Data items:
- - - - -

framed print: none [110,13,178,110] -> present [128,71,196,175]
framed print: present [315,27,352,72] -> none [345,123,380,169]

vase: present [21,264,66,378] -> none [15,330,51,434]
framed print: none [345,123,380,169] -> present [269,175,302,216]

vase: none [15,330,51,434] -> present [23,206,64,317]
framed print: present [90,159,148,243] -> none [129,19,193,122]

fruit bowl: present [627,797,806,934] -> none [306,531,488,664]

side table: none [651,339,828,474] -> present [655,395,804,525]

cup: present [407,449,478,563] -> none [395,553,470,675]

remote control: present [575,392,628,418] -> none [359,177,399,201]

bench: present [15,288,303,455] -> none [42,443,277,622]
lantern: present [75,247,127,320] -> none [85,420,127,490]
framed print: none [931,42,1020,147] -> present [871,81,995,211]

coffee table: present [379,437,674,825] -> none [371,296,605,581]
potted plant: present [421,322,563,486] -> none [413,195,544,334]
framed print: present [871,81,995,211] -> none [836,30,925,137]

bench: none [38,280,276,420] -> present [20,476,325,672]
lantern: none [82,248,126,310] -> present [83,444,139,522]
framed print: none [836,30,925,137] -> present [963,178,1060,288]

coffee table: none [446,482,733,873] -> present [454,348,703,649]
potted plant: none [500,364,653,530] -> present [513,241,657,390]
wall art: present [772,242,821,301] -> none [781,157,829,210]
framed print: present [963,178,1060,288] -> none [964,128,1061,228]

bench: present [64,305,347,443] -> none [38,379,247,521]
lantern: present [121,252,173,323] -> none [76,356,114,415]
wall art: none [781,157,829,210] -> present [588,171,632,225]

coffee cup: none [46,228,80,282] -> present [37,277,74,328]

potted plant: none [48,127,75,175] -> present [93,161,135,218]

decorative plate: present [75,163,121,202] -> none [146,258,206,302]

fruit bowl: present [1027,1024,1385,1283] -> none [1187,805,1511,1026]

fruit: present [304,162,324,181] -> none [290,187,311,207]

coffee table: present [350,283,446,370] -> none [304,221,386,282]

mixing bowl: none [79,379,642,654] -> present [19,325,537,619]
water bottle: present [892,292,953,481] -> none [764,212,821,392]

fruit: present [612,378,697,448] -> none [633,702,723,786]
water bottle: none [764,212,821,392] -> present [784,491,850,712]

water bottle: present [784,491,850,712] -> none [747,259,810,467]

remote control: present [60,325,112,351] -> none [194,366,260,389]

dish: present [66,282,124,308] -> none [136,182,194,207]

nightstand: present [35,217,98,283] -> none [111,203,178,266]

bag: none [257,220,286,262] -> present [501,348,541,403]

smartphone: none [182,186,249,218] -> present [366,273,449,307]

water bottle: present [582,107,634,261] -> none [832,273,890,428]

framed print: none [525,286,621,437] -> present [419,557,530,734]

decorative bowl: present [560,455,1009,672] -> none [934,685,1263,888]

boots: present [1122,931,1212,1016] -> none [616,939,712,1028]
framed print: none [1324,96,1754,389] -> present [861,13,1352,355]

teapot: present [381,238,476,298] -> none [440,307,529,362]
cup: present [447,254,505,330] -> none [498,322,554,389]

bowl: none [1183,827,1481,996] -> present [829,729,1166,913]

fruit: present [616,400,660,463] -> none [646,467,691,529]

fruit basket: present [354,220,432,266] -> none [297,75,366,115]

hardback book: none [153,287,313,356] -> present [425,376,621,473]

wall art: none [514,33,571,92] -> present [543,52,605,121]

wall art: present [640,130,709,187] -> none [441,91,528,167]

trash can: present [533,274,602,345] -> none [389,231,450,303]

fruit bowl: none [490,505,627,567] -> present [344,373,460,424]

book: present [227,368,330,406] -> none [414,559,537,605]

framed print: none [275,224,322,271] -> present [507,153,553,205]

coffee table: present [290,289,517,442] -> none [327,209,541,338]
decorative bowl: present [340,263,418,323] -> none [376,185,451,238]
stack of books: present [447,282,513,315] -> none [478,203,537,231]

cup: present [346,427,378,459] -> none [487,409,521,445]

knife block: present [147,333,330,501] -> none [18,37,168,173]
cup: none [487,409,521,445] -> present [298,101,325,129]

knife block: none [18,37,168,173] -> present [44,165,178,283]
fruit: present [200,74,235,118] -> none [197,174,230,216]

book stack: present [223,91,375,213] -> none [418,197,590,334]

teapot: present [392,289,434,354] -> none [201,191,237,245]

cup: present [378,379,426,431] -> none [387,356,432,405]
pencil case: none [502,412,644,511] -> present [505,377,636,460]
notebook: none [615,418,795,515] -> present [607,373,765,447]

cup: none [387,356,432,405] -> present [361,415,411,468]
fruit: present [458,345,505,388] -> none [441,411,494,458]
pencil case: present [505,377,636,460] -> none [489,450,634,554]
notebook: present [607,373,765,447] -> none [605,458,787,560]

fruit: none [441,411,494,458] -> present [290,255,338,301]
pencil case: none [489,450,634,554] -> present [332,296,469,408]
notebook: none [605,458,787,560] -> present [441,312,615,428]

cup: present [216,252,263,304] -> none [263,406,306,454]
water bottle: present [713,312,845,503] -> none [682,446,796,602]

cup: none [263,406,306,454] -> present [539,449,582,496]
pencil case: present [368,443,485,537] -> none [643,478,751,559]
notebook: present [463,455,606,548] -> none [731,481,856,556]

- - - - -

--- Work instructions ---
Each entry above must be printed exactly as written.

--- Response ---
framed print: none [110,13,178,110] -> present [128,71,196,175]
framed print: present [315,27,352,72] -> none [345,123,380,169]

vase: present [21,264,66,378] -> none [15,330,51,434]
framed print: none [345,123,380,169] -> present [269,175,302,216]

vase: none [15,330,51,434] -> present [23,206,64,317]
framed print: present [90,159,148,243] -> none [129,19,193,122]

fruit bowl: present [627,797,806,934] -> none [306,531,488,664]

side table: none [651,339,828,474] -> present [655,395,804,525]

cup: present [407,449,478,563] -> none [395,553,470,675]

remote control: present [575,392,628,418] -> none [359,177,399,201]

bench: present [15,288,303,455] -> none [42,443,277,622]
lantern: present [75,247,127,320] -> none [85,420,127,490]
framed print: none [931,42,1020,147] -> present [871,81,995,211]

coffee table: present [379,437,674,825] -> none [371,296,605,581]
potted plant: present [421,322,563,486] -> none [413,195,544,334]
framed print: present [871,81,995,211] -> none [836,30,925,137]

bench: none [38,280,276,420] -> present [20,476,325,672]
lantern: none [82,248,126,310] -> present [83,444,139,522]
framed print: none [836,30,925,137] -> present [963,178,1060,288]

coffee table: none [446,482,733,873] -> present [454,348,703,649]
potted plant: none [500,364,653,530] -> present [513,241,657,390]
wall art: present [772,242,821,301] -> none [781,157,829,210]
framed print: present [963,178,1060,288] -> none [964,128,1061,228]

bench: present [64,305,347,443] -> none [38,379,247,521]
lantern: present [121,252,173,323] -> none [76,356,114,415]
wall art: none [781,157,829,210] -> present [588,171,632,225]

coffee cup: none [46,228,80,282] -> present [37,277,74,328]

potted plant: none [48,127,75,175] -> present [93,161,135,218]

decorative plate: present [75,163,121,202] -> none [146,258,206,302]

fruit bowl: present [1027,1024,1385,1283] -> none [1187,805,1511,1026]

fruit: present [304,162,324,181] -> none [290,187,311,207]

coffee table: present [350,283,446,370] -> none [304,221,386,282]

mixing bowl: none [79,379,642,654] -> present [19,325,537,619]
water bottle: present [892,292,953,481] -> none [764,212,821,392]

fruit: present [612,378,697,448] -> none [633,702,723,786]
water bottle: none [764,212,821,392] -> present [784,491,850,712]

water bottle: present [784,491,850,712] -> none [747,259,810,467]

remote control: present [60,325,112,351] -> none [194,366,260,389]

dish: present [66,282,124,308] -> none [136,182,194,207]

nightstand: present [35,217,98,283] -> none [111,203,178,266]

bag: none [257,220,286,262] -> present [501,348,541,403]

smartphone: none [182,186,249,218] -> present [366,273,449,307]

water bottle: present [582,107,634,261] -> none [832,273,890,428]

framed print: none [525,286,621,437] -> present [419,557,530,734]

decorative bowl: present [560,455,1009,672] -> none [934,685,1263,888]

boots: present [1122,931,1212,1016] -> none [616,939,712,1028]
framed print: none [1324,96,1754,389] -> present [861,13,1352,355]

teapot: present [381,238,476,298] -> none [440,307,529,362]
cup: present [447,254,505,330] -> none [498,322,554,389]

bowl: none [1183,827,1481,996] -> present [829,729,1166,913]

fruit: present [616,400,660,463] -> none [646,467,691,529]

fruit basket: present [354,220,432,266] -> none [297,75,366,115]

hardback book: none [153,287,313,356] -> present [425,376,621,473]

wall art: none [514,33,571,92] -> present [543,52,605,121]

wall art: present [640,130,709,187] -> none [441,91,528,167]

trash can: present [533,274,602,345] -> none [389,231,450,303]

fruit bowl: none [490,505,627,567] -> present [344,373,460,424]

book: present [227,368,330,406] -> none [414,559,537,605]

framed print: none [275,224,322,271] -> present [507,153,553,205]

coffee table: present [290,289,517,442] -> none [327,209,541,338]
decorative bowl: present [340,263,418,323] -> none [376,185,451,238]
stack of books: present [447,282,513,315] -> none [478,203,537,231]

cup: present [346,427,378,459] -> none [487,409,521,445]

knife block: present [147,333,330,501] -> none [18,37,168,173]
cup: none [487,409,521,445] -> present [298,101,325,129]

knife block: none [18,37,168,173] -> present [44,165,178,283]
fruit: present [200,74,235,118] -> none [197,174,230,216]

book stack: present [223,91,375,213] -> none [418,197,590,334]

teapot: present [392,289,434,354] -> none [201,191,237,245]

cup: present [378,379,426,431] -> none [387,356,432,405]
pencil case: none [502,412,644,511] -> present [505,377,636,460]
notebook: none [615,418,795,515] -> present [607,373,765,447]

cup: none [387,356,432,405] -> present [361,415,411,468]
fruit: present [458,345,505,388] -> none [441,411,494,458]
pencil case: present [505,377,636,460] -> none [489,450,634,554]
notebook: present [607,373,765,447] -> none [605,458,787,560]

fruit: none [441,411,494,458] -> present [290,255,338,301]
pencil case: none [489,450,634,554] -> present [332,296,469,408]
notebook: none [605,458,787,560] -> present [441,312,615,428]

cup: present [216,252,263,304] -> none [263,406,306,454]
water bottle: present [713,312,845,503] -> none [682,446,796,602]

cup: none [263,406,306,454] -> present [539,449,582,496]
pencil case: present [368,443,485,537] -> none [643,478,751,559]
notebook: present [463,455,606,548] -> none [731,481,856,556]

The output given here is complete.